Saved entries
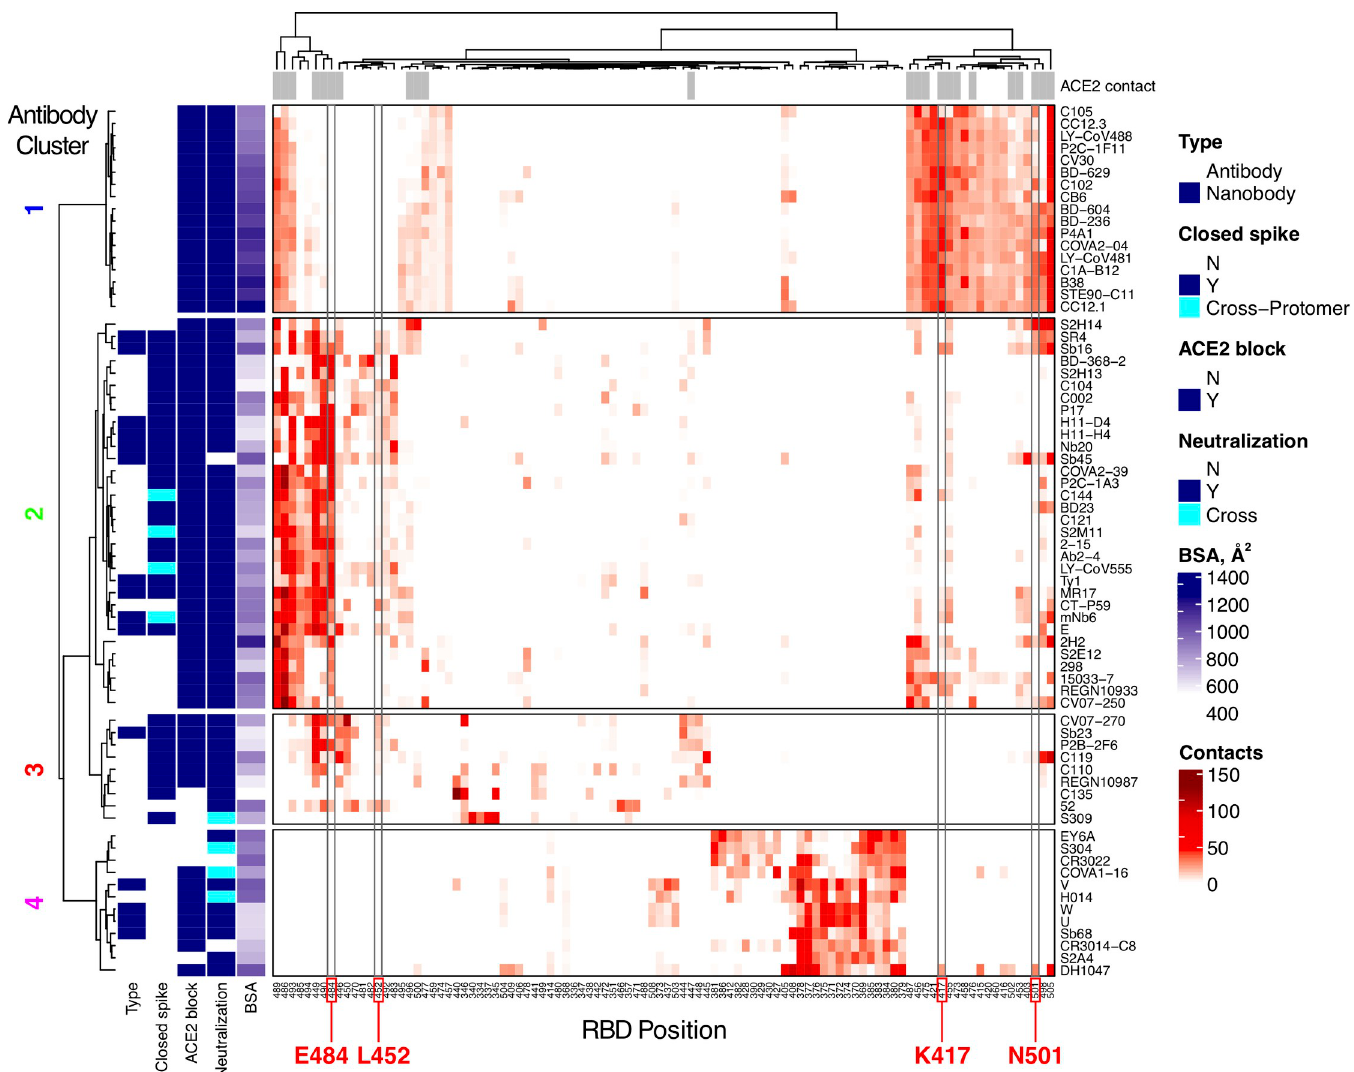
Fig 2. High resolution mapping and clustering of SARS-CoV-2 RBD antibody binding. RBD residue contact profiles were generated for each antibody based on number of antibody atomic contacts for each RBD residue within a 5 Å distance cutoff. RBD residues and antibodies are ordered using hierarchical clustering analysis, with dendrograms shown on top and left. The antibodies are separated into four major clusters based on contact profiles, and cluster numbers (1–4) are indicated on left. Contacts in heatmap are colored by number of RBD residue antibody atomic contacts, as indicated in the key. For reference, antibody type (Antibody: heavy-chain antibody, Nanobody: single-chain antibody), binding to RBD-closed spike conformation (Closed spike), ability to block ACE2 binding (ACE2 block), SARS-CoV-2 neutralization or SARS-CoV-2/SARS-CoV-1 cross-neutralization (“Y” and “Cross”, respectively, under Neutralization), and interface buried surface area (BSA, Å 2 ) are shown on the left sidebars. Closed spike binding and ACE2 blocking were calculated based on the structures, as described in the Methods. The top bar above the heatmap indicates RBD residues contacted by ACE2 (5 Å distance cutoff) in an ACE2-RBD complex structure (PDB code 6LZG) [52]. For clarity, 100 RBD residues are shown in heatmap; a heatmap with the full set of 139 contacted RBD residues which was used to cluster the antibodies in this figure is shown in S2 Fig . RBD residues that are mutated in SARS-CoV-2 variants of concern (K417, L452, E484, N501) are labeled at bottom and highlighted with gray boxes in heatmap.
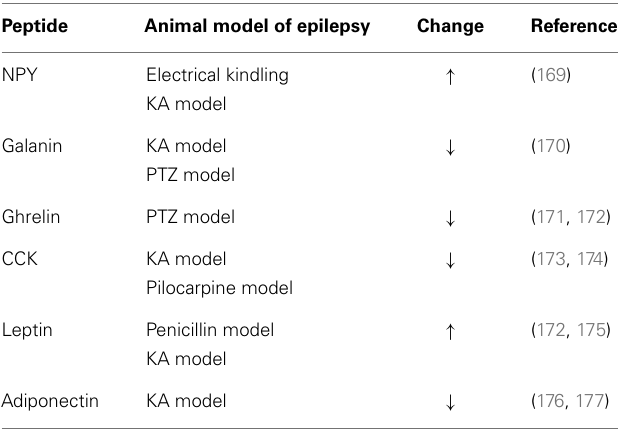
Table 4 | Changes in the levels of neuroactive peptides following seizures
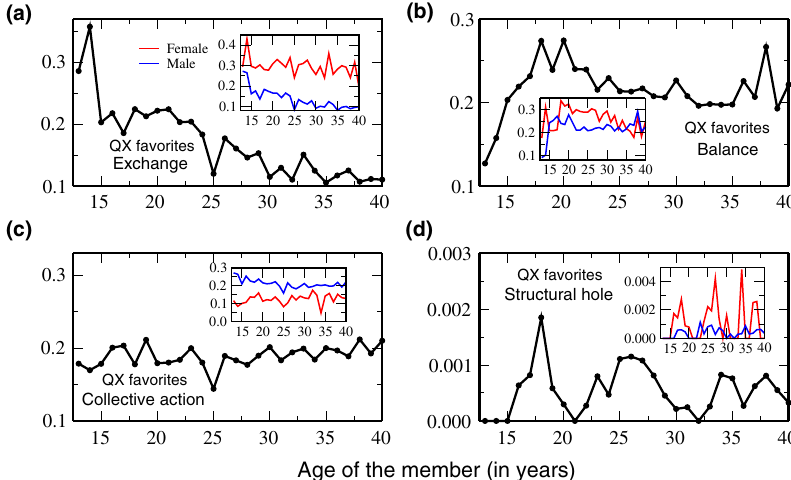
FIG. 4. Variation of the average tendency percentage with the self-reported age of the QX members. (a) The exchange tendency decreases with age. (b) The balance tendency is sharply increasing with age in younger ages, and slowly declines for ages above 20 years. We do not observe any strong dependence on age for (c) collective action or (d) structural hole (bottom right). The insets show the differences between males and females of the same age for each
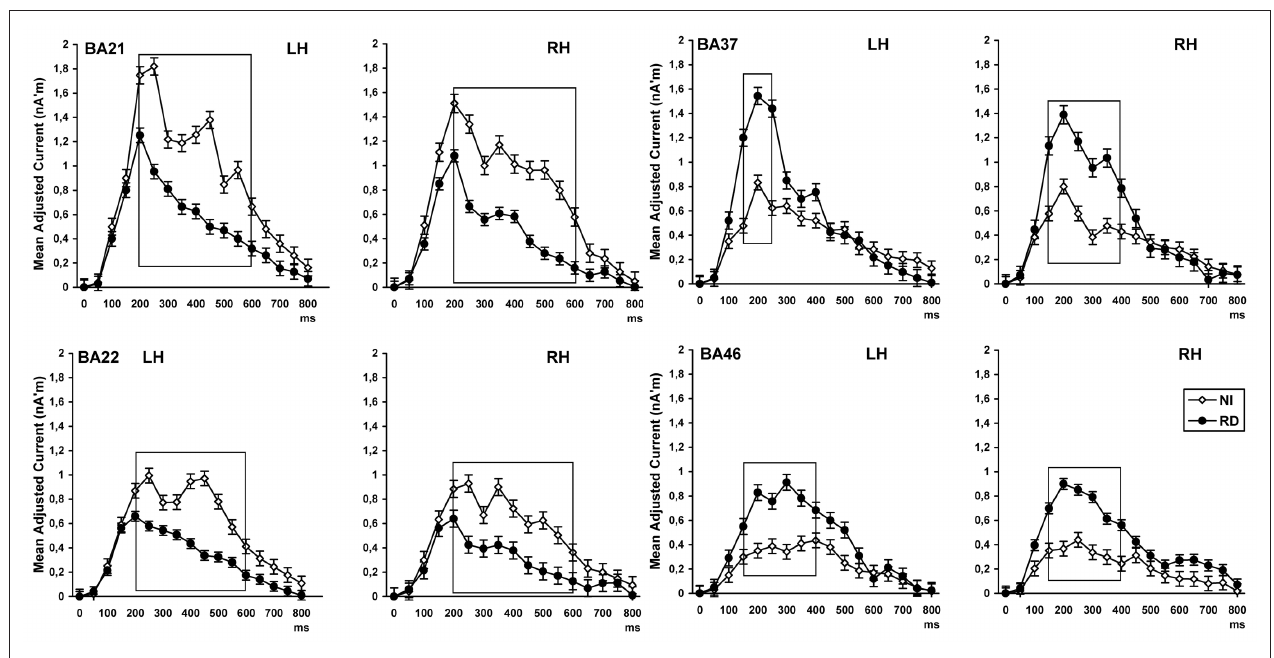
ROI and estimated current in each subsequent time bin. Time windows of significant group differences are marked by boxes. BA22, superior temporal gyrus; BA21, middle temporal gyrus; BA46, rostral middle frontal cortex; BA37, fusiform gyrus.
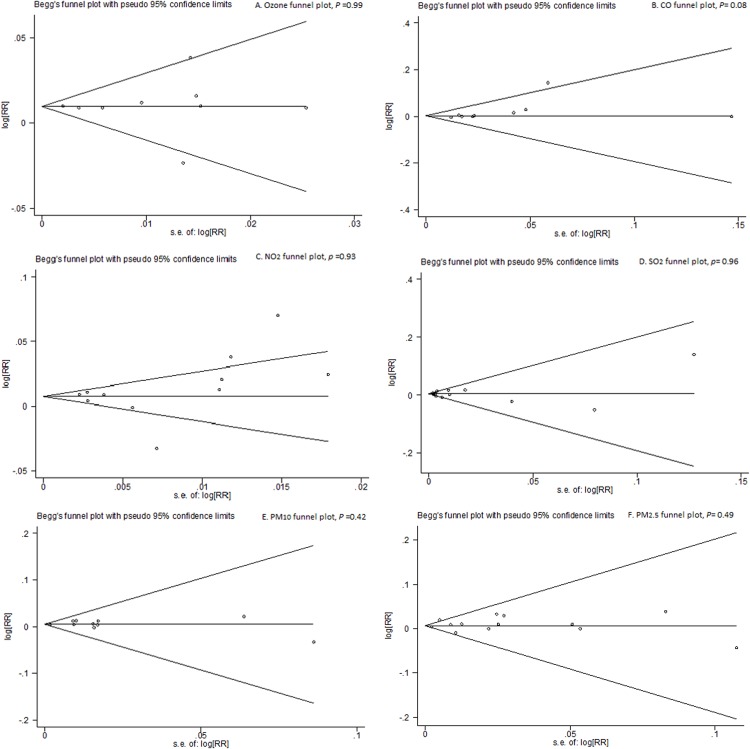
Funnel plots for relative risks of ERVs/hospital admissions for asthma in relation to the six air pollutants in lag pattern sensitivity analyses.A) Funnel plot for ozone; B) Funnel plot for CO; C) Funnel plot for NO2; D) Funnel plot for SO2; E) Funnel plot for PM10; F) Funnel plot for PM2.5.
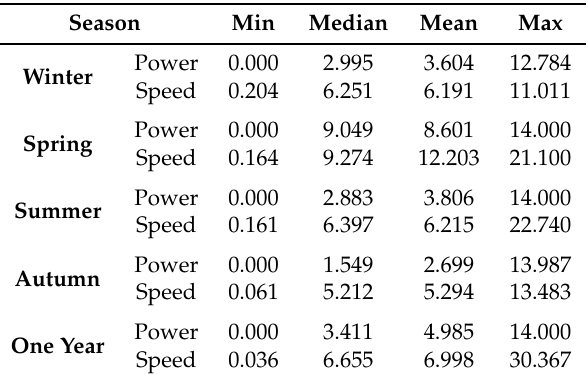
Table 3. Statistical characteristics of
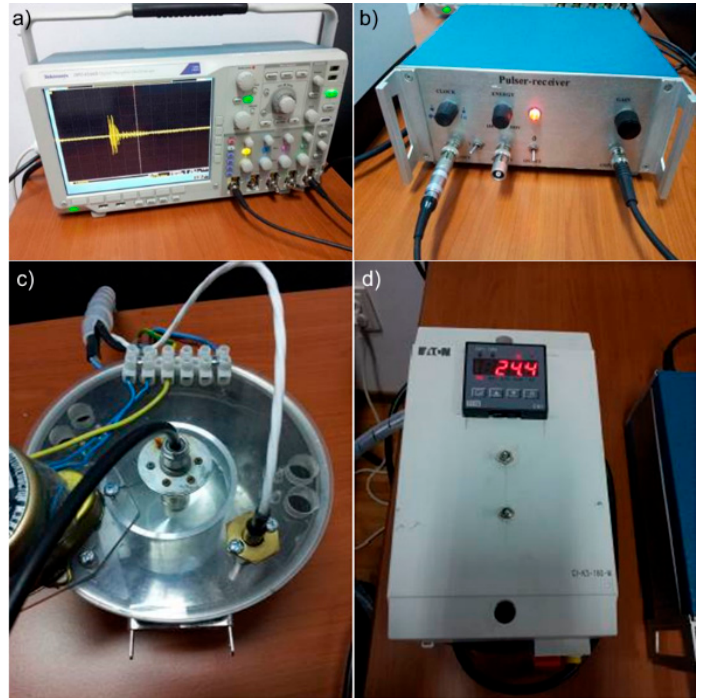
Figure 12. Experimental setup: Oscilloscope used to display and store the measured signals ( a ); pulser-receiver ( b ); thermo-controlled container ( c ) and the electronic control module ( d ).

#### [Exercise description]
Display each line of the data where "differences" occurs.

#### [Solved exercise]
FIG. 4. Variation of the average tendency percentage with the self-reported age of the QX members. (a) The exchange tendency decreases with age. (b) The balance tendency is sharply increasing with age in younger ages, and slowly declines for ages above 20 years. We do not observe any strong dependence on age for (c) collective action or (d) structural hole (bottom right). The insets show the differences between males and females of the same age for each
ROI and estimated current in each subsequent time bin. Time windows of significant group differences are marked by boxes. BA22, superior temporal gyrus; BA21, middle temporal gyrus; BA46, rostral middle frontal cortex; BA37, fusiform gyrus.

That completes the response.